History and Myth of Russia
The world changed on 24 February 2022, but the start of the war in Ukraine was produced by the tensions in the tectonic plate of Eurasia. There is no way to understand the conflict without knowing the history of Russia, nor without penetrating the hermetic court of Kremlin’s occupant, a task made easier by two books published the tragic year of the invasion. Orlando Figes, in The Story of Russia, presents history as a narrative because from the imagined origins of the nation, each episode is interpreted under the light of later political interests; and Giuliano da Empoli, in Le mage du Kremlin, offers a narrative as history, as his fictionalized biography of the main advisor to Putin reveals the inner workings of Russian politics.
The German-British historian takes us on a journey that mixes reality and myth, because fact cannot be separated from a fiction aimed at legitimizing autocracies, and already the introduction shows Vladimir Putin inaugurating a monument to the Grand Prince Vladimir, who ruled over the Kievan Rus’ and converted to Christianity in 988, a mythical origin of a collective path from then on associated with Byzantium and the Orthodox Church. Russia looked to the West from the 18th century on, but veneration of the ‘saint tsar’ stayed intact, so its history has shown more continuity than rupture. In the last chapter Figes focuses on the failure of democracy with Yeltsin and the return of dictatorship under a Putin who at first promoted integration with the West, but ended up defending the ‘sovereign democracy’ coined by Vladislav Surkov, his former deputy chief and leading aide, as a sui generis version of the concept, based on controlling media, manipulating elections, and reinstituting pride in Russian history.

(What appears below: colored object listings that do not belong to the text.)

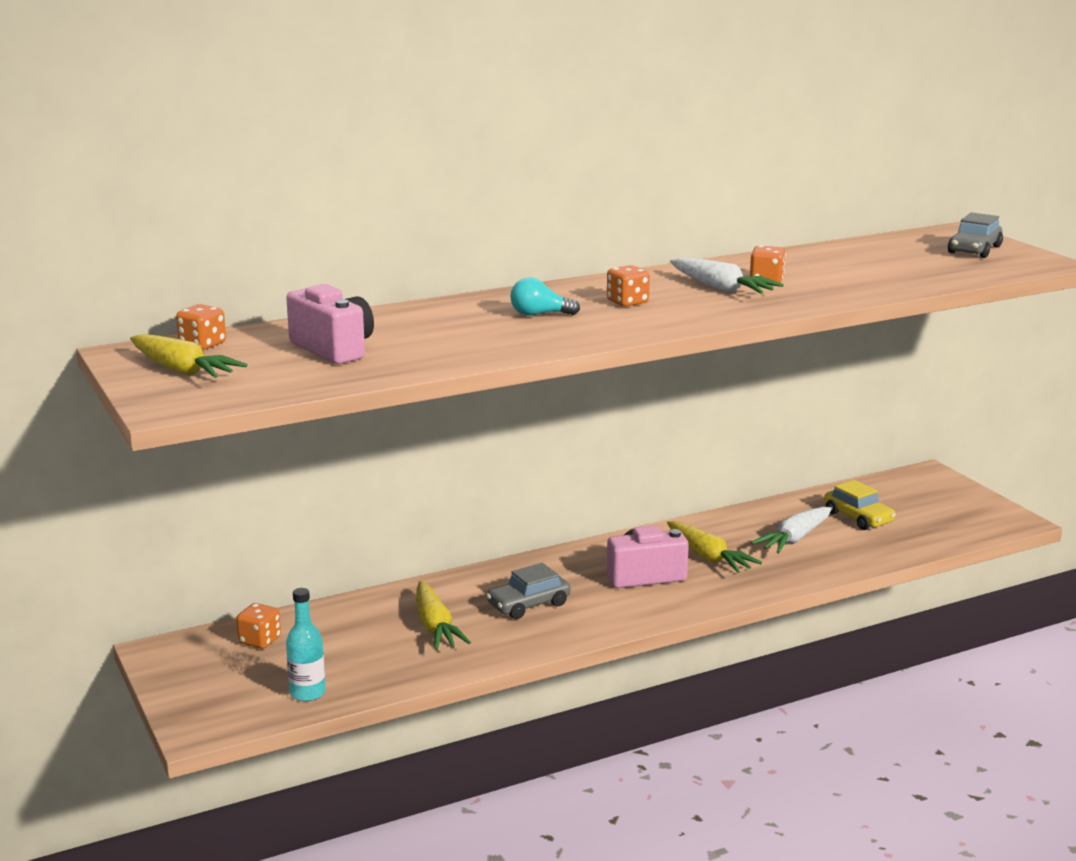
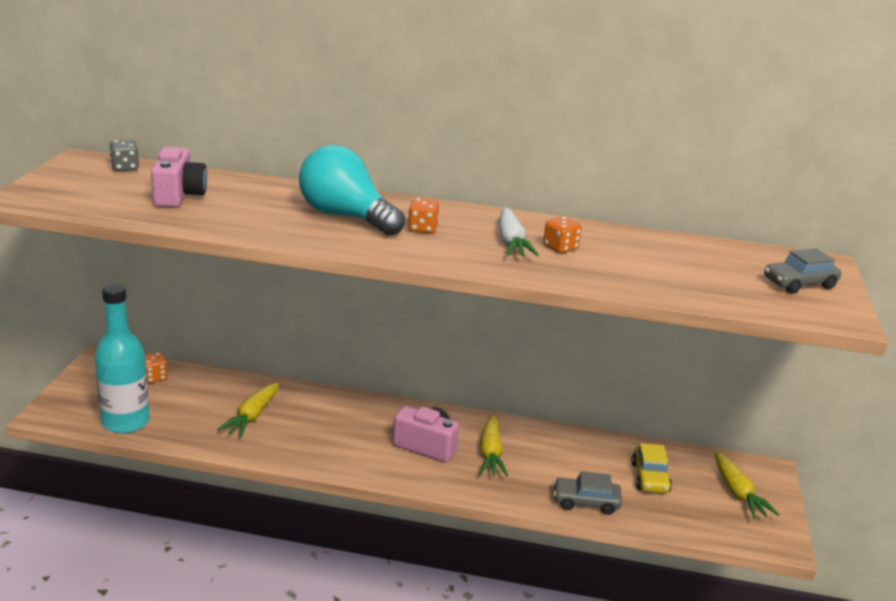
camera: 35 degrees right, 5 degrees up
(182, 370) = (78, 180): yellow carrot -> yellow carrot (737, 493)
(202, 344) = (125, 167): orange dice -> grey dice
(307, 693) = (125, 422): turquoise bottle -> turquoise bottle, size x1.86
(528, 604) = (325, 429): grey car -> grey car (586, 502)
(539, 314) = (346, 217): turquoise light bulb -> turquoise light bulb, size x2.28
(794, 539) = (573, 470): white carrot -> none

Under the name of Vadim Baranov, Surkov is the lead character of the book by the Swiss-Italian political essayist, who with this novel won the 2022 Grand Prix du Roman of the Academie française. In the work, presented as one long autobiographical monologue of the Russian politician in conversation with the author (after they met through a shared devotion for Zamyatin, whose We inspired the Huxley and Orwell dystopias), Da Empoli presents the core of Russian power, courtiers and oligarchs gathered around Putin, who is always referred to as ‘the Tsar,’ and for whom Baranov, an ex-producer of reality TV, builds a political theater that takes in the entire country. Cultured and sensitive, the advisor ends up leaving his post, and in the course of a night of confidences delivers a reflection on power that is also a mea culpa on political propaganda. For a grasp of the Ukrainian conflict, there is no better tool than these two dazzling authors.